Today, Google released the Google Books NGram Viewer, which is a beautiful frontend to a historical ngram model. They have a separate ngram model for each year and for each language type (English, American English, British English, Simplified Chinese, etc).
To some extent, this already existed in the Corpus of Historical American English (COHA), but that’s only American English and it doesn’t seem to produce pretty graphs. However, COHA allows for richer queries.
As a tool, you input a list of terms (phrases work too) and pick a corpus. It checks the language models and produces a graph like so:
How does it work and how can you use it? The data source is the result of Google’s work in scanning books and applying character recognition. It seems that all of the books in Google Books are included, but it’s somewhat unclear.
They record 5-gram models for each corpus and year. Amazingly, the raw ngram models are available online for free (though not all of it is online yet).
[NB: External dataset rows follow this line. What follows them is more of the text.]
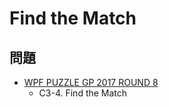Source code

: # Find the Match

## 問題
- [WPF PUZZLE GP 2017 ROUND 8](../questions/wpfpgp2017-8.md)
	- C3-4. Find the Match
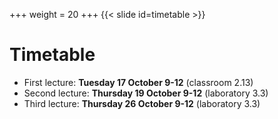 +++
weight = 20
+++
{{< slide id=timetable >}}

# Timetable

- First lecture: **Tuesday 17 October 9-12** (classroom 2.13)
- Second lecture: **Thursday 19 October 9-12** (laboratory 3.3)
- Third lecture: **Thursday 26 October 9-12** (laboratory 3.3)

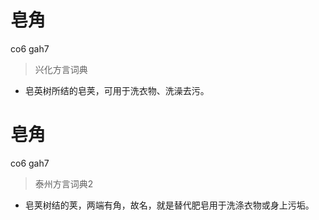 # 皂角
co6 gah7
> 兴化方言词典
- 皂英树所结的皂荚，可用于洗衣物、洗澡去污。


# 皂角
co6 gah7
> 泰州方言词典2
- 皂荚树结的荚，两端有角，故名，就是替代肥皂用于洗涤衣物或身上污垢。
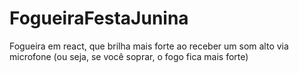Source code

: # FogueiraFestaJunina

Fogueira em react, que brilha mais forte ao receber um som alto via microfone (ou seja, se você soprar, o fogo fica mais forte)
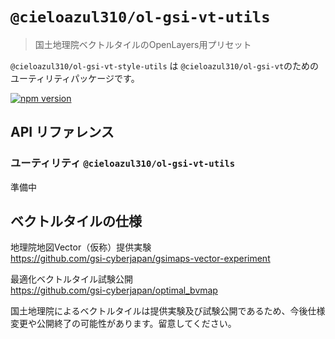 # `@cieloazul310/ol-gsi-vt-utils`

> 国土地理院ベクトルタイルのOpenLayers用プリセット

`@cieloazul310/ol-gsi-vt-style-utils` は `@cieloazul310/ol-gsi-vt`のためのユーティリティパッケージです。

[![npm version](https://badge.fury.io/js/@cieloazul310%2Fol-gsi-vt.svg)](https://badge.fury.io/js/@cieloazul310%2Fol-gsi-vt-style-utils)

## API リファレンス

### ユーティリティ `@cieloazul310/ol-gsi-vt-utils`

準備中

## ベクトルタイルの仕様

地理院地図Vector（仮称）提供実験  
<https://github.com/gsi-cyberjapan/gsimaps-vector-experiment>

最適化ベクトルタイル試験公開  
<https://github.com/gsi-cyberjapan/optimal_bvmap>

国土地理院によるベクトルタイルは提供実験及び試験公開であるため、今後仕様変更や公開終了の可能性があります。留意してください。

[ベクトルタイル]: https://github.com/gsi-cyberjapan/gsimaps-vector-experiment "地理院地図Vector（仮称）提供実験"
[最適化ベクトルタイル]: https://github.com/gsi-cyberjapan/optimal_bvmap "最適化ベクトルタイル試験公開"
[TypeScript]: https://www.typescriptlang.org/ "TypeScript"
[OpenLayers]: https://openlayers.org/ "OpenLayers"

[VectorTileLayer]: https://openlayers.org/en/latest/apidoc/module-ol_layer_VectorTile-VectorTileLayer.html "VectorTileLayer"
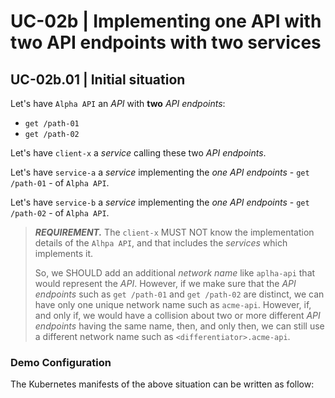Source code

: # UC-02b | Implementing one API with two API endpoints with two services

## UC-02b.01 | Initial situation

Let's have `Alpha API` an _API_ with **two** _API endpoints_:

* `get /path-01`
* `get /path-02`

Let's have `client-x` a _service_ calling these two _API endpoints_.

Let's have `service-a` a _service_ implementing the *one* _API endpoints_ - `get /path-01` - of `Alpha API`.

Let's have `service-b` a _service_ implementing the *one* _API endpoints_ - `get /path-02` - of `Alpha API`.

> __*REQUIREMENT.*__ The `client-x` MUST NOT know the implementation details of the `Alhpa API`, and that includes the _services_ which implements it.
>
>So, we SHOULD add an additional _network name_ like `aplha-api` that would represent the _API_. However, if we make sure that the _API endpoints_ such as `get /path-01` and `get /path-02` are distinct, we can have only one unique network name such as `acme-api`. However, if, and only if, we would have a collision about two or more different _API endpoints_ having the same name, then, and only then, we can still use a different network name such as `<differentiator>.acme-api`.

### Demo Configuration

The Kubernetes manifests of the above situation can be written as follow:

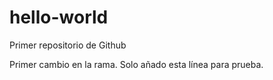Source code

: # hello-world
Primer repositorio de Github

Primer cambio en la rama. Solo añado esta línea para prueba.
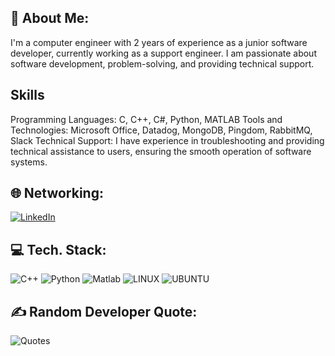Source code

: ## 🚀 About Me:

I'm a computer engineer with 2 years of experience as a junior software developer, currently working as a support engineer. I am passionate about software development, problem-solving, and providing technical support.

## Skills
Programming Languages: C, C++, C#, Python, MATLAB
Tools and Technologies: Microsoft Office, Datadog, MongoDB, Pingdom, RabbitMQ, Slack
Technical Support: I have experience in troubleshooting and providing technical assistance to users, ensuring the smooth operation of software systems.

## 🌐 Networking:
[![LinkedIn](https://img.shields.io/badge/LinkedIn-%230077B5.svg?logo=linkedin&logoColor=white)]([https://www.linkedin.com/in/ivanfernandez760/](https://www.linkedin.com/in/rao-amanullah-136b80115/))

## 💻 Tech. Stack:
![C++](https://img.shields.io/badge/c++-%2300599C.svg?style=for-the-badge&logo=c%2B%2B&logoColor=white)
![Python](https://img.shields.io/badge/python-3670A0?style=for-the-badge&logo=python&logoColor=ffdd54) 
![Matlab](https://img.shields.io/badge/matlab-FF6C37?style=for-the-badge&logo=mathworks&logoColor=white)
![LINUX](https://img.shields.io/badge/Linux-FCC624?style=for-the-badge&logo=linux&logoColor=black)
![UBUNTU](https://img.shields.io/badge/Ubuntu-E95420?style=for-the-badge&logo=ubuntu&logoColor=black)




## ✍️ Random Developer Quote:
![Quotes](https://quotes-github-readme.vercel.app/api?type=horizontal&theme=radical)
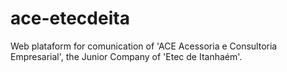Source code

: # ace-etecdeita
 Web plataform for comunication of 'ACE Acessoria e Consultoria Empresarial', the Junior Company of 'Etec de Itanhaém'.
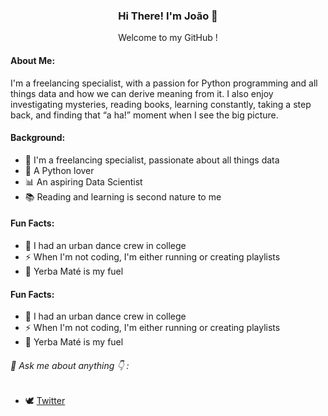 ### <p align="center"> Hi There! I'm João 👋 </p>

<p align="center"> Welcome to my GitHub ! </p>

#### About Me:

I'm a freelancing specialist, with a passion for Python programming and all things data and how we can derive meaning from it. I also enjoy investigating mysteries, reading books, learning constantly, taking a step back, and finding that “a ha!” moment when I see the big picture.




#### Background:


* 🔭 I'm a freelancing specialist, passionate about all things data
* 🐍 A Python lover
* 📊 An aspiring Data Scientist
* 📚 Reading and learning is second nature to me


#### Fun Facts:

* 🕺 I had an urban dance crew in college
* ⚡ When I'm not coding, I'm either running or creating playlists
* 🧉 Yerba Maté is my fuel  
 
 #### Fun Facts:

* 🕺 I had an urban dance crew in college
* ⚡ When I'm not coding, I'm either running or creating playlists
* 🧉 Yerba Maté is my fuel 
 
 
######  💬 Ask me about anything 👇 : 



* 🕊 [Twitter](https://www.twitter.com/jo_grammer)




<!--
**jo-grammer/jo-grammer** is a ✨ _special_ ✨ repository because its `README.md` (this file) appears on your GitHub profile.
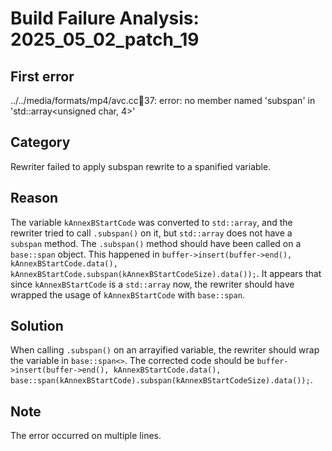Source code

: # Build Failure Analysis: 2025_05_02_patch_19

## First error
../../media/formats/mp4/avc.cc:100:37: error: no member named 'subspan' in 'std::array<unsigned char, 4>'

## Category
Rewriter failed to apply subspan rewrite to a spanified variable.

## Reason
The variable `kAnnexBStartCode` was converted to `std::array`, and the rewriter tried to call `.subspan()` on it, but `std::array` does not have a `subspan` method. The `.subspan()` method should have been called on a `base::span` object. This happened in `buffer->insert(buffer->end(), kAnnexBStartCode.data(), kAnnexBStartCode.subspan(kAnnexBStartCodeSize).data());`. It appears that since `kAnnexBStartCode` is a `std::array` now, the rewriter should have wrapped the usage of `kAnnexBStartCode` with `base::span`.

## Solution
When calling `.subspan()` on an arrayified variable, the rewriter should wrap the variable in `base::span<>`. The corrected code should be `buffer->insert(buffer->end(), kAnnexBStartCode.data(), base::span(kAnnexBStartCode).subspan(kAnnexBStartCodeSize).data());`.

## Note
The error occurred on multiple lines.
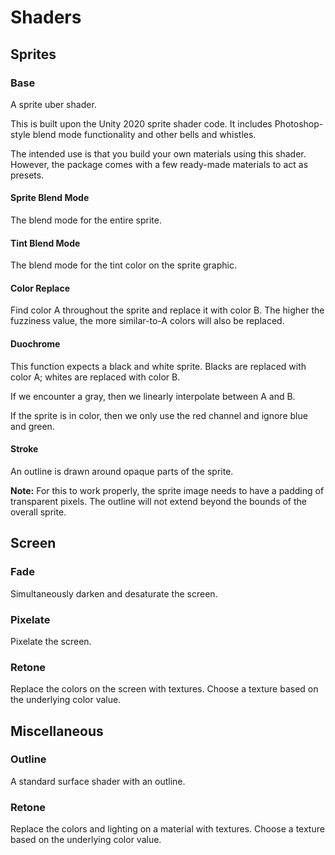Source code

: # Shaders

## Sprites

### Base

A sprite uber shader.

This is built upon the Unity 2020 sprite shader code. It includes Photoshop-style blend mode functionality and other bells and whistles.

The intended use is that you build your own materials using this shader. However, the package comes with a few ready-made materials to act as presets.

#### Sprite Blend Mode

The blend mode for the entire sprite.

#### Tint Blend Mode

The blend mode for the tint color on the sprite graphic.

#### Color Replace

Find color A throughout the sprite and replace it with color B. The higher the fuzziness value, the more similar-to-A colors will also be replaced.

#### Duochrome

This function expects a black and white sprite. Blacks are replaced with color A; whites are replaced with color B.

If we encounter a gray, then we linearly interpolate between A and B.

If the sprite is in color, then we only use the red channel and ignore blue and green.

#### Stroke

An outline is drawn around opaque parts of the sprite.

**Note:** For this to work properly, the sprite image needs to have a padding of transparent pixels. The outline will not extend beyond the bounds of the overall sprite.

## Screen

### Fade

Simultaneously darken and desaturate the screen.

### Pixelate

Pixelate the screen.

### Retone

Replace the colors on the screen with textures. Choose a texture based on the underlying color value.

## Miscellaneous

### Outline

A standard surface shader with an outline.

### Retone

Replace the colors and lighting on a material with textures. Choose a texture based on the underlying color value.

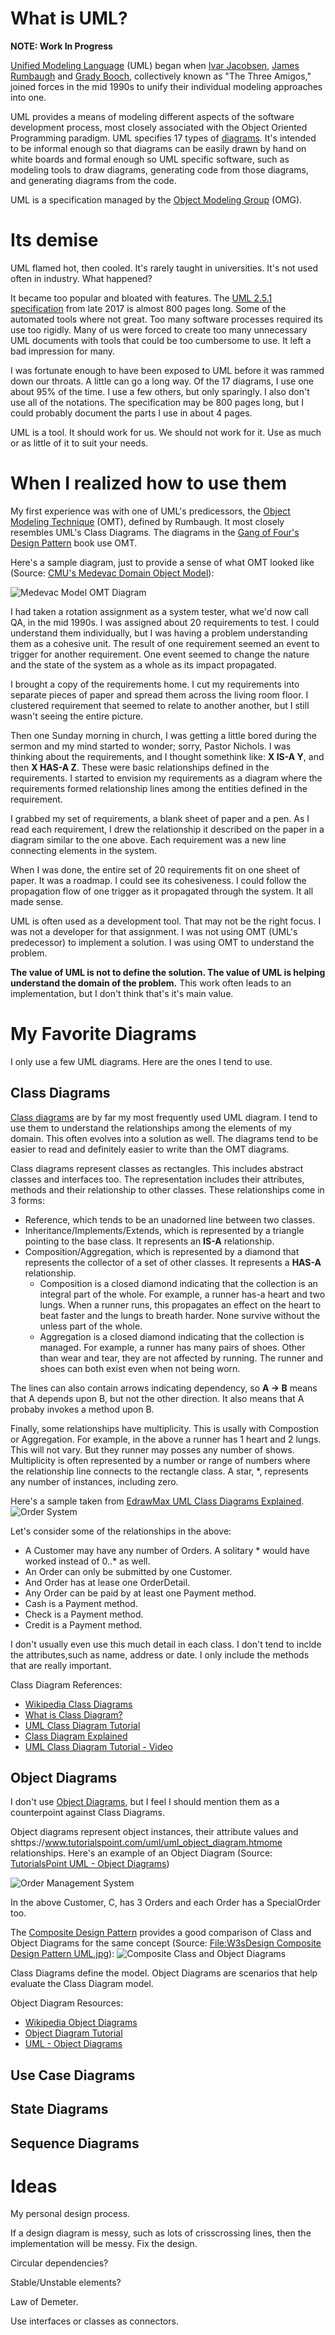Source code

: # What is UML?
**NOTE: Work In Progress**

[Unified Modeling Language](https://en.wikipedia.org/wiki/Unified_Modeling_Language) (UML) began when [Ivar Jacobsen](https://en.wikipedia.org/wiki/Ivar_Jacobson), [James Rumbaugh](https://en.wikipedia.org/wiki/James_Rumbaugh) and [Grady Booch](https://en.wikipedia.org/wiki/Grady_Booch), collectively known as "The Three Amigos," joined forces in the mid 1990s to unify their individual modeling approaches into one.

UML provides a means of modeling different aspects of the software development process, most closely associated with the Object Oriented Programming paradigm. UML specifies 17 types of [diagrams](https://en.wikipedia.org/wiki/Unified_Modeling_Language#Diagrams). It's intended to be informal enough so that diagrams can be easily drawn by hand on white boards and formal enough so UML specific software, such as modeling tools to draw diagrams, generating code from those diagrams, and generating diagrams from the code.

UML is a specification managed by the [Object Modeling Group](www.omg.org) (OMG).

# Its demise

UML flamed hot, then cooled. It's rarely taught in universities. It's not used often in industry. What happened?

It became too popular and bloated with features. The [UML 2.5.1 specification](https://www.omg.org/spec/UML/2.5.1/PDF) from late 2017 is almost 800 pages long. Some of the automated tools where not great. Too many software processes required its use too rigidly. Many of us were forced to create too many unnecessary UML documents with tools that could be too cumbersome to use. It left a bad  impression for many.

I was fortunate enough to have been exposed to UML before it was rammed down our throats. A little can go a long way. Of the 17 diagrams, I use one about 95% of the time. I use a few others, but only sparingly. I also don't use all of the notations. The specification may be 800 pages long, but I could probably document the parts I use in about 4 pages.

UML is a tool. It should work for us. We should not work for it. Use as much or as little of it to suit your needs.

# When I realized how to use them

My first experience was with one of UML's predicessors, the [Object Modeling Technique](https://en.wikipedia.org/wiki/Object-modeling_technique) (OMT), defined by Rumbaugh. It most closely resembles UML's Class Diagrams. The diagrams in the [Gang of Four's Design Pattern](https://learning.oreilly.com/library/view/design-patterns-elements/0201633612/) book use OMT.

Here's a sample diagram, just to provide a sense of what OMT looked like (Source: [CMU's Medevac Domain Object Model](https://www.cs.cmu.edu/afs/cs/project/ozone/www/DITOPS/publications/ditops-trac2es/node10.html)):

![Medevac Model OMT Diagram](https://www.cs.cmu.edu/afs/cs/project/ozone/www/DITOPS/publications/ditops-trac2es/_12156_figure524.gif) 

I had taken a rotation assignment as a system tester, what we'd now call QA, in the mid 1990s. I was assigned about 20 requirements to test. I could understand them individually, but I was having a problem understanding them as a cohesive unit. The result of one requirement seemed an event to trigger for another requirement. One event seemed to change the nature and the state of the system as a whole as its impact propagated.

I brought a copy of the requirements home. I cut my requirements into separate pieces of paper and spread them across the living room floor. I clustered requirement that seemed to relate to another another, but I still wasn't seeing the entire picture.

Then one Sunday morning in church, I was getting a little bored during the sermon and my mind started to wonder; sorry, Pastor Nichols. I was thinking about the requirements, and I thought somethink like: **X IS-A Y**, and then **X HAS-A Z**. These were basic relationships defined in the requirements. I started to envision my requirements as a diagram where the requirements formed relationship lines among the entities defined in the requirement.

I grabbed my set of requirements, a blank sheet of paper and a pen. As I read each requirement, I drew the relationship it described on the paper in a diagram similar to the one above. Each requirement was a new line connecting elements in the system.

When I was done, the entire set of 20 requirements fit on one sheet of paper. It was a roadmap. I could see its cohesiveness. I could follow the propagation flow of one trigger as it propagated through the system. It all made sense.

UML is often used as a development tool. That may not be the right focus. I was not a developer for that assignment. I was not using OMT (UML's predecessor) to implement a solution. I was using OMT to understand the problem.

**The value of UML is not to define the solution. The value of UML is helping understand the domain of the problem.** This work often leads to an implementation, but I don't think that's it's main value.

# My Favorite Diagrams
I only use a few UML diagrams. Here are the ones I tend to use.

## Class Diagrams
[Class diagrams](https://en.wikipedia.org/wiki/Class_diagram) are by far my most frequently used UML diagram. I tend to use them to understand the relationships among the elements of my domain. This often evolves into a solution as well. The diagrams tend to be easier to read and definitely easier to write than the OMT diagrams.

Class diagrams represent classes as rectangles. This includes abstract classes and interfaces too. The representation includes their attributes, methods and their relationship to other classes. These relationships come in 3 forms:
* Reference, which tends to be an unadorned line between two classes.
* Inheritance/Implements/Extends, which is represented by a triangle pointing to the base class. It represents an **IS-A** relationship.
* Composition/Aggregation, which is represented by a diamond that represents the collector of a set of other classes. It represents a **HAS-A** relationship.
    * Composition is a closed diamond indicating that the collection is an integral part of the whole. For example, a runner has-a heart and two lungs. When a runner runs, this propagates an effect on the heart to beat faster and the lungs to breath harder. None survive without the unless part of the whole.
    * Aggregation is a closed diamond indicating that the collection is managed. For example, a runner has many pairs of shoes. Other than wear and tear, they are not affected by running. The runner and shoes can both exist even when not being worn.

The lines can also contain arrows indicating dependency, so **A -> B** means that A depends upon B, but not the other direction. It also means that A probaby invokes a method upon B.

Finally, some relationships have multiplicity. This is usally with Compostion or Aggregation. For example, in the above a runner has 1 heart and 2 lungs. This will not vary. But they runner may posses any number of shows. Multiplicity is often represented by a number or range of numbers where the relationship line connects to the rectangle class. A star, *, represents any number of instances, including zero. 

Here's a sample taken from [EdrawMax UML Class Diagrams Explained](https://www.edrawmax.com/article/uml-class-diagram-explained.html). ![Order System](https://images.edrawmax.com/images/knowledge/class-diagram-uml/example2.jpg)

Let's consider some of the relationships in the above:
* A Customer may have any number of Orders. A solitary * would have worked instead of 0..* as well.
* An Order can only be submitted by one Customer.
* And Order has at lease one OrderDetail.
* Any Order can be paid by at least one Payment method.
* Cash is a Payment method.
* Check is a Payment method.
* Credit is a Payment method.

I don't usually even use this much detail in each class. I don't tend to inclde the attributes,such as name, address or date. I only include the methods that are really important.

Class Diagram References:
* [Wikipedia Class Diagrams](https://en.wikipedia.org/wiki/Class_diagram)
* [What is Class Diagram?](https://www.visual-paradigm.com/guide/uml-unified-modeling-language/what-is-class-diagram/)
* [UML Class Diagram Tutorial](https://www.visual-paradigm.com/guide/uml-unified-modeling-language/uml-class-diagram-tutorial/)
* [Class Diagram Explained](https://www.edrawmax.com/article/uml-class-diagram-explained.html)
* [UML Class Diagram Tutorial - Video](https://www.youtube.com/watch?v=UI6lqHOVHic)

## Object Diagrams
I don't use [Object Diagrams](https://en.wikipedia.org/wiki/Object_diagram), but I feel I should mention them as a counterpoint against Class Diagrams.

Object diagrams represent object instances, their attribute values and shttps://www.tutorialspoint.com/uml/uml_object_diagram.htmome relationships. Here's an example of an Object Diagram (Source: [TutorialsPoint UML - Object Diagrams]()) 

![Order Management System](https://www.tutorialspoint.com/uml/images/uml_object_diagram.jpg)

In the above Customer, C, has 3 Orders and each Order has a SpecialOrder too.

The [Composite Design Pattern](https://en.wikipedia.org/wiki/Composite_pattern) provides a good comparison of Class and Object Diagrams for the same concept (Source: [File:W3sDesign Composite Design Pattern UML.jpg](https://en.wikipedia.org/wiki/File:W3sDesign_Composite_Design_Pattern_UML.jpg)):
![Composite Class and Object Diagrams](https://upload.wikimedia.org/wikipedia/commons/6/65/W3sDesign_Composite_Design_Pattern_UML.jpg)

Class Diagrams define the model. Object Diagrams are scenarios that help evaluate the Class Diagram model.

Object Diagram Resources:
* [Wikipedia Object Diagrams](https://en.wikipedia.org/wiki/Object_diagram)
* [Object Diagram Tutorial](https://www.lucidchart.com/pages/uml-object-diagram)
* [UML - Object Diagrams](https://www.tutorialspoint.com/uml/uml_object_diagram.htm)

## Use Case Diagrams

## State Diagrams

## Sequence Diagrams

# Ideas

My personal design process.

If a design diagram is messy, such as lots of crisscrossing lines, then the implementation will be messy. Fix the design.

Circular dependencies?

Stable/Unstable elements?

Law of Demeter.

Use interfaces or classes as connectors.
One funny note is that the term smoothing in the context of ngram really makes me think of ngram model smoothing, but in this case it’s smoothing the graph — each point is the average of adjacent points to smooth out noise in the graph.
In terms of how you can use it, it’s an interesting way to choose between near-synonyms. In that sense, it’s a little like the popular Google Battle. For example, consider the choice of a contrast discourse marker:
I didn’t expect to see However increase in popularity at the expense of But. I wonder if this reflects changes in language or changes in the distribution of book types?
Note that it’s case-sensitive, so you find different things depending on case. Also, if you intend to use it for anything serious, I suggest taking a look at their pages to understand the tokenization methods.
More than anything this seems to be an incredible resource for corpus linguistics.